# Given data:
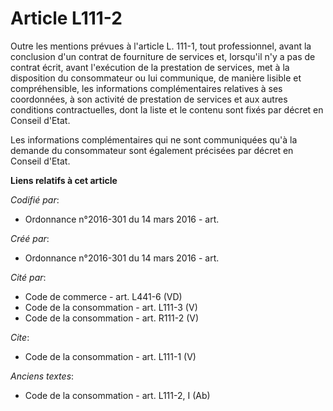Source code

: # Article L111-2

Outre les mentions prévues à l'article L. 111-1, tout professionnel, avant la conclusion d'un contrat de fourniture de
services et, lorsqu'il n'y a pas de contrat écrit, avant l'exécution de la prestation de services, met à la disposition du
consommateur ou lui communique, de manière lisible et compréhensible, les informations complémentaires relatives à ses
coordonnées, à son activité de prestation de services et aux autres conditions contractuelles, dont la liste et le contenu
sont fixés par décret en Conseil d'Etat. 

Les informations complémentaires qui ne sont communiquées qu'à la demande du consommateur sont également précisées par décret
en Conseil d'Etat.

**Liens relatifs à cet article**

_Codifié par_:

  - Ordonnance n°2016-301 du 14 mars 2016 - art.

_Créé par_:

  - Ordonnance n°2016-301 du 14 mars 2016 - art.

_Cité par_:

  - Code de commerce - art. L441-6 (VD)
  - Code de la consommation - art. L111-3 (V)
  - Code de la consommation - art. R111-2 (V)

_Cite_:

  - Code de la consommation - art. L111-1 (V)

_Anciens textes_:

  - Code de la consommation - art. L111-2, I (Ab)
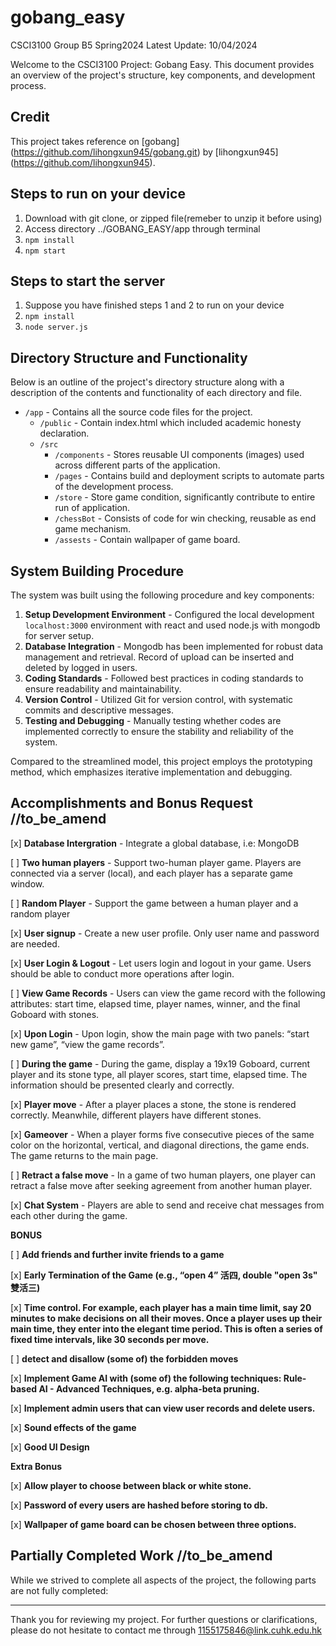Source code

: # gobang_easy
CSCI3100 Group B5 Spring2024
Latest Update: 10/04/2024

Welcome to the CSCI3100 Project: Gobang Easy. This document provides an overview of the project's structure, key components, and development process. 

## Credit

This project takes reference on [gobang] (https://github.com/lihongxun945/gobang.git) by [lihongxun945] (https://github.com/lihongxun945).

## Steps to run on your device

1. Download with git clone, or zipped file(remeber to unzip it before using)
2. Access directory ../GOBANG_EASY/app through terminal
3. `npm install` 
4. `npm start`

## Steps to start the server

1. Suppose you have finished steps 1 and 2 to run on your device
2. `npm install`
3. `node server.js`

## Directory Structure and Functionality 
Below is an outline of the project's directory structure along with a description of the contents and functionality of each directory and file.

- `/app` - Contains all the source code files for the project.
  - `/public` - Contain index.html which included academic honesty declaration.
  - `/src` 
    - `/components` - Stores reusable UI components (images) used across different parts of the application.
    - `/pages` - Contains build and deployment scripts to automate parts of the development process.
    - `/store` - Store game condition, significantly contribute to entire run of application.
    - `/chessBot` - Consists of code for win checking, reusable as end game mechanism.
    - `/assests` - Contain wallpaper of game board.

## System Building Procedure 

The system was built using the following procedure and key components:

1. **Setup Development Environment** - Configured the local development `localhost:3000` environment with react and used node.js with mongodb for server setup.
2. **Database Integration** - Mongodb has been implemented for robust data management and retrieval. Record of upload can be inserted and deleted by logged in users.
3. **Coding Standards** - Followed best practices in coding standards to ensure readability and maintainability.
4. **Version Control** - Utilized Git for version control, with systematic commits and descriptive messages.
5. **Testing and Debugging** - Manually testing whether codes are implemented correctly to ensure the stability and reliability of the system.

Compared to the streamlined model, this project employs the prototyping method, which emphasizes iterative implementation and debugging.

## Accomplishments and Bonus Request //to_be_amend

[x] **Database Intergration** - Integrate a global database, i.e: MongoDB

[ ] **Two human players** - Support two-human player game. Players are connected via a server (local), and each player has a separate game window.

[ ] **Random Player** - Support the game between a human player and a random player

[x] **User signup** - Create a new user profile. Only user name and password are needed.

[x] **User Login & Logout** - Let users login and logout in your game. Users should be able to conduct more operations after login.

[ ] **View Game Records** - Users can view the game record with the following attributes: start time, elapsed time, player names, winner, and the final Goboard with stones.

[x] **Upon Login** - Upon login, show the main page with two panels: “start new game”, “view the game 
records”.

[ ] **During the game** - During the game, display a 19x19 Goboard, current player and its stone type, all player scores, start time, elapsed time. The 
information should be presented clearly and correctly.

[x] **Player move** - After a player places a stone, the stone is rendered correctly. Meanwhile, different players have different stones.

[x] **Gameover** - When a player forms five consecutive pieces of the same color on the horizontal, vertical, and diagonal directions, the game ends. The game returns to the main page.

[ ] **Retract a false move** - In a game of two human players, one player can retract a false move after seeking agreement from another human player.

[x] **Chat System** - Players are able to send and receive chat messages from each other during the game.

**BONUS**

[ ] **Add friends and further invite friends to a game**

[x] **Early Termination of the Game (e.g., “open 4” 活四, double "open 3s" 雙活三)**

[x] **Time control. For example, each player has a main time limit, say 20 minutes to make decisions on all their moves. Once a player uses up their main time, they enter into the elegant time period. This is often a series of fixed time intervals, like 30 seconds per move.** 

[ ] **detect and disallow (some of) the forbidden moves**

[x] **Implement Game AI with (some of) the following techniques: Rule-based AI - Advanced Techniques, e.g. alpha-beta pruning.**

[x] **Implement admin users that can view user records and delete users.**

[x] **Sound effects of the game**

[x] **Good UI Design**

**Extra Bonus**

[x] **Allow player to choose between black or white stone.**

[x] **Password of every users are hashed before storing to db.**

[x] **Wallpaper of game board can be chosen between three options.**

## Partially Completed Work //to_be_amend

While we strived to complete all aspects of the project, the following parts are not fully completed:



---

Thank you for reviewing my project. For further questions or clarifications, please do not hesitate to contact me through 1155175846@link.cuhk.edu.hk

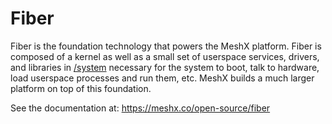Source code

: # Fiber

Fiber is the foundation technology that powers the MeshX platform. Fiber is composed of a kernel as well as a small set of userspace services, drivers, and libraries in [/system](/system) necessary for the system to boot, talk to hardware, load userspace processes and run them, etc. MeshX builds a much larger platform on top of this foundation.

See the documentation at: https://meshx.co/open-source/fiber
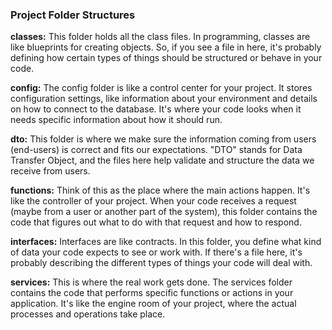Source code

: ### Project Folder Structures

**classes:** This folder holds all the class files. In programming, classes are like blueprints for creating objects. So, if you see a file in here, it's probably defining how certain types of things should be structured or behave in your code.

**config:** The config folder is like a control center for your project. It stores configuration settings, like information about your environment and details on how to connect to the database. It's where your code looks when it needs specific information about how it should run.

**dto:** This folder is where we make sure the information coming from users (end-users) is correct and fits our expectations. "DTO" stands for Data Transfer Object, and the files here help validate and structure the data we receive from users.

**functions:** Think of this as the place where the main actions happen. It's like the controller of your project. When your code receives a request (maybe from a user or another part of the system), this folder contains the code that figures out what to do with that request and how to respond.

**interfaces:** Interfaces are like contracts. In this folder, you define what kind of data your code expects to see or work with. If there's a file here, it's probably describing the different types of things your code will deal with.

**services:** This is where the real work gets done. The services folder contains the code that performs specific functions or actions in your application. It's like the engine room of your project, where the actual processes and operations take place.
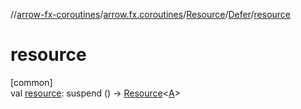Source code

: //[arrow-fx-coroutines](../../../../index.md)/[arrow.fx.coroutines](../../index.md)/[Resource](../index.md)/[Defer](index.md)/[resource](resource.md)

# resource

[common]\
val [resource](resource.md): suspend () -&gt; [Resource](../index.md)&lt;[A](index.md)&gt;
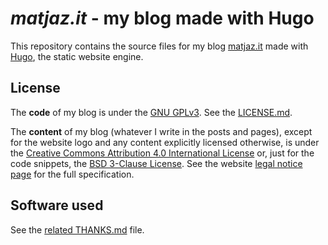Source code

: _matjaz.it_ - my blog made with Hugo
===============================================================================

This repository contains the source files for my blog
[matjaz.it](http://matjaz.it/) made with [Hugo](https://gohugo.io), the static
website engine.


License
-------

The **code** of my blog is under the
[GNU GPLv3](https://www.gnu.org/licenses/gpl-3.0.txt). See the
[LICENSE.md](LICENSE.md).

The **content** of my blog (whatever I write in the posts and pages), except for
the website logo and any content explicitly licensed otherwise, is under the
[Creative Commons Attribution 4.0 International License](https://creativecommons.org/licenses/by/4.0/)
or, just for the code snippets, the 
[BSD 3-Clause License](http://matjaz.it/bsd-3-clause-license/). 
See the website [legal notice page](http://matjaz.it/legal-notice/) for the full
specification.


Software used
-------------

See the [related THANKS.md](THANKS.md) file.


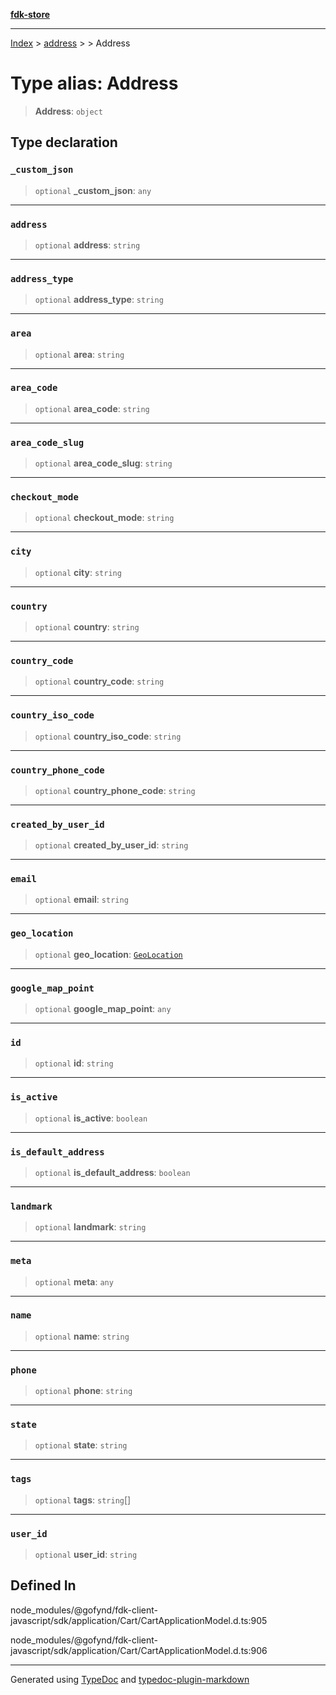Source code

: [**fdk-store**](../../../README.md)
***

[Index](../../../API.md) > [address](../../README.md) > [<internal>](../README.md) > Address

# Type alias: Address

> **Address**: `object`

## Type declaration

### `_custom_json`

> `optional` **\_custom\_json**: `any`

***

### `address`

> `optional` **address**: `string`

***

### `address_type`

> `optional` **address\_type**: `string`

***

### `area`

> `optional` **area**: `string`

***

### `area_code`

> `optional` **area\_code**: `string`

***

### `area_code_slug`

> `optional` **area\_code\_slug**: `string`

***

### `checkout_mode`

> `optional` **checkout\_mode**: `string`

***

### `city`

> `optional` **city**: `string`

***

### `country`

> `optional` **country**: `string`

***

### `country_code`

> `optional` **country\_code**: `string`

***

### `country_iso_code`

> `optional` **country\_iso\_code**: `string`

***

### `country_phone_code`

> `optional` **country\_phone\_code**: `string`

***

### `created_by_user_id`

> `optional` **created\_by\_user\_id**: `string`

***

### `email`

> `optional` **email**: `string`

***

### `geo_location`

> `optional` **geo\_location**: [`GeoLocation`](type-alias.GeoLocation.md)

***

### `google_map_point`

> `optional` **google\_map\_point**: `any`

***

### `id`

> `optional` **id**: `string`

***

### `is_active`

> `optional` **is\_active**: `boolean`

***

### `is_default_address`

> `optional` **is\_default\_address**: `boolean`

***

### `landmark`

> `optional` **landmark**: `string`

***

### `meta`

> `optional` **meta**: `any`

***

### `name`

> `optional` **name**: `string`

***

### `phone`

> `optional` **phone**: `string`

***

### `state`

> `optional` **state**: `string`

***

### `tags`

> `optional` **tags**: `string`[]

***

### `user_id`

> `optional` **user\_id**: `string`

## Defined In

node\_modules/@gofynd/fdk-client-javascript/sdk/application/Cart/CartApplicationModel.d.ts:905

node\_modules/@gofynd/fdk-client-javascript/sdk/application/Cart/CartApplicationModel.d.ts:906

***
Generated using [TypeDoc](https://typedoc.org/) and [typedoc-plugin-markdown](https://www.npmjs.com/package/typedoc-plugin-markdown)
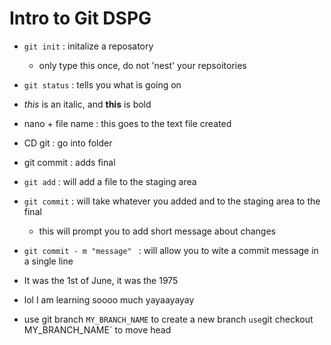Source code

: # Intro to Git  DSPG

- `git init` : initalize  a reposatory
	- only type this once, do not 'nest' your repsoitories 
- `git status` : tells you what is going on
- *this* is an italic, and **this** is bold 
- nano + file name  : this goes to the text file created 
- CD git : go into folder 
- git commit : adds final 
- `git add` : will add a file to the staging area
- `git commit` : will take whatever you added and to the staging area to the 
final
   - this will prompt you to add short message about changes
- `git commit - m "message" ` : will allow you to wite a commit message in a 
single line


- It was the 1st of June, it was the 1975
- lol I am learning soooo much yayaayayay
- use git branch `MY_BRANCH_NAME` to create a new branch
` use `git checkout MY_BRANCH_NAME` to move head 
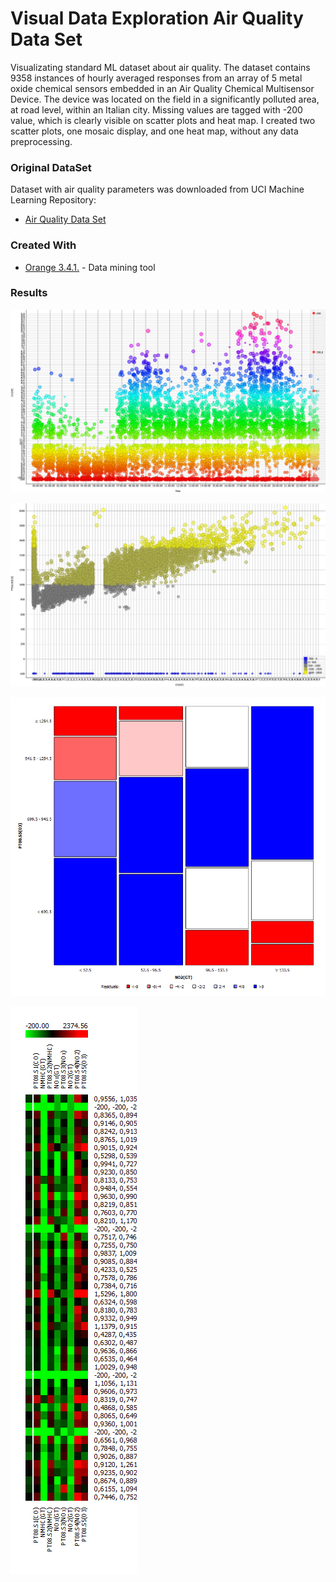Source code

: 
Visual Data Exploration Air Quality Data Set
=======================================================

Visualizating standard ML dataset about air quality. The dataset contains 9358 instances of hourly averaged responses from an array of 5 metal oxide chemical sensors embedded in an Air Quality Chemical Multisensor Device. The device was located on the field in a significantly polluted area, at road level, within an Italian city. Missing values are tagged with -200 value, which is clearly visible on scatter plots and heat map. I created two scatter plots, one mosaic display, and one heat map, without any data preprocessing.


### Original DataSet

Dataset with air quality parameters was downloaded from UCI Machine Learning Repository:

* [Air Quality Data Set](https://archive.ics.uci.edu/ml/datasets/Air+Quality)


### Created With

* [Orange 3.4.1.](https://orange.biolab.si/) - Data mining tool


### Results

![1-CO-Time-Scatter Plot - Matko Soric](https://raw.githubusercontent.com/matkosoric/Data-Visualizations/master/Orange/AirQuality/1-CO-time-scatter-plot.png?raw=true "1-CO-Time-Scatter Plot")

![2-CO-PT-scatter-plot - Matko Soric](https://raw.githubusercontent.com/matkosoric/Data-Visualizations/master/Orange/AirQuality/2-CO-PT-scatter-plot.png?raw=true "2-CO-PT-scatter-plot")

![3-NO2-O3-mosaic - Matko Soric](https://raw.githubusercontent.com/matkosoric/Data-Visualizations/master/Orange/AirQuality/3-NO2-O3-mosaic.png?raw=true "3-NO2-O3-mosaic")

![4-heat-map - Matko Soric](https://raw.githubusercontent.com/matkosoric/Data-Visualizations/master/Orange/AirQuality/4-heat-map.png?raw=true "4-heat-map.png")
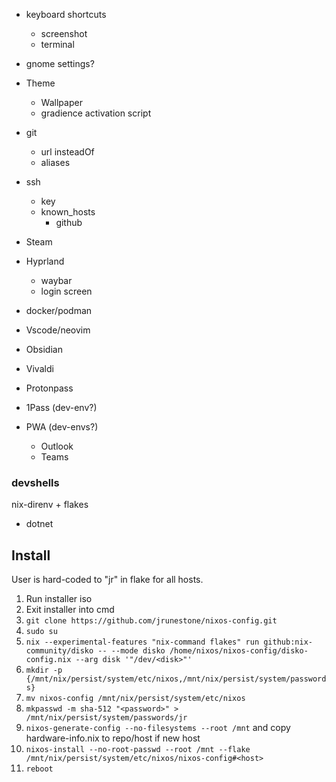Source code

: * keyboard shortcuts
    * screenshot
    * terminal
* gnome settings?
* Theme
    * Wallpaper
    * gradience activation script
* git
    * url insteadOf
    * aliases
* ssh
    * key
    * known_hosts
        * github

* Steam
* Hyprland
    * waybar
    * login screen
* docker/podman
* Vscode/neovim
* Obsidian
* Vivaldi
* Protonpass
* 1Pass (dev-env?)
* PWA (dev-envs?)
    * Outlook
    * Teams

### devshells
nix-direnv + flakes
* dotnet

## Install
User is hard-coded to "jr" in flake for all hosts.

1. Run installer iso
2. Exit installer into cmd
6. `git clone https://github.com/jrunestone/nixos-config.git`
5. `sudo su`
4. `nix --experimental-features "nix-command flakes" run github:nix-community/disko -- --mode disko /home/nixos/nixos-config/disko-config.nix --arg disk '"/dev/<disk>"'`
5. `mkdir -p {/mnt/nix/persist/system/etc/nixos,/mnt/nix/persist/system/passwords}`
6. `mv nixos-config /mnt/nix/persist/system/etc/nixos`
8. `mkpasswd -m sha-512 "<password>" > /mnt/nix/persist/system/passwords/jr`
5. `nixos-generate-config --no-filesystems --root /mnt` and copy hardware-info.nix to repo/host if new host
9. `nixos-install --no-root-passwd --root /mnt --flake /mnt/nix/persist/system/etc/nixos/nixos-config#<host>`
10. `reboot`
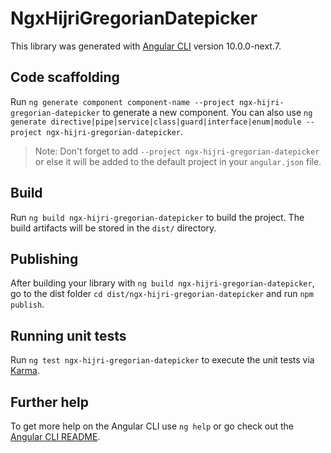 # NgxHijriGregorianDatepicker

This library was generated with [Angular CLI](https://github.com/angular/angular-cli) version 10.0.0-next.7.

## Code scaffolding

Run `ng generate component component-name --project ngx-hijri-gregorian-datepicker` to generate a new component. You can also use `ng generate directive|pipe|service|class|guard|interface|enum|module --project ngx-hijri-gregorian-datepicker`.
> Note: Don't forget to add `--project ngx-hijri-gregorian-datepicker` or else it will be added to the default project in your `angular.json` file. 

## Build

Run `ng build ngx-hijri-gregorian-datepicker` to build the project. The build artifacts will be stored in the `dist/` directory.

## Publishing

After building your library with `ng build ngx-hijri-gregorian-datepicker`, go to the dist folder `cd dist/ngx-hijri-gregorian-datepicker` and run `npm publish`.

## Running unit tests

Run `ng test ngx-hijri-gregorian-datepicker` to execute the unit tests via [Karma](https://karma-runner.github.io).

## Further help

To get more help on the Angular CLI use `ng help` or go check out the [Angular CLI README](https://github.com/angular/angular-cli/blob/master/README.md).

# What is being asked:
Please show every line above that includes the word "through".

# Answer to the problem:
2. Access directory ../GOBANG_EASY/app through terminal
Thank you for reviewing my project. For further questions or clarifications, please do not hesitate to contact me through 1155175846@link.cuhk.edu.hk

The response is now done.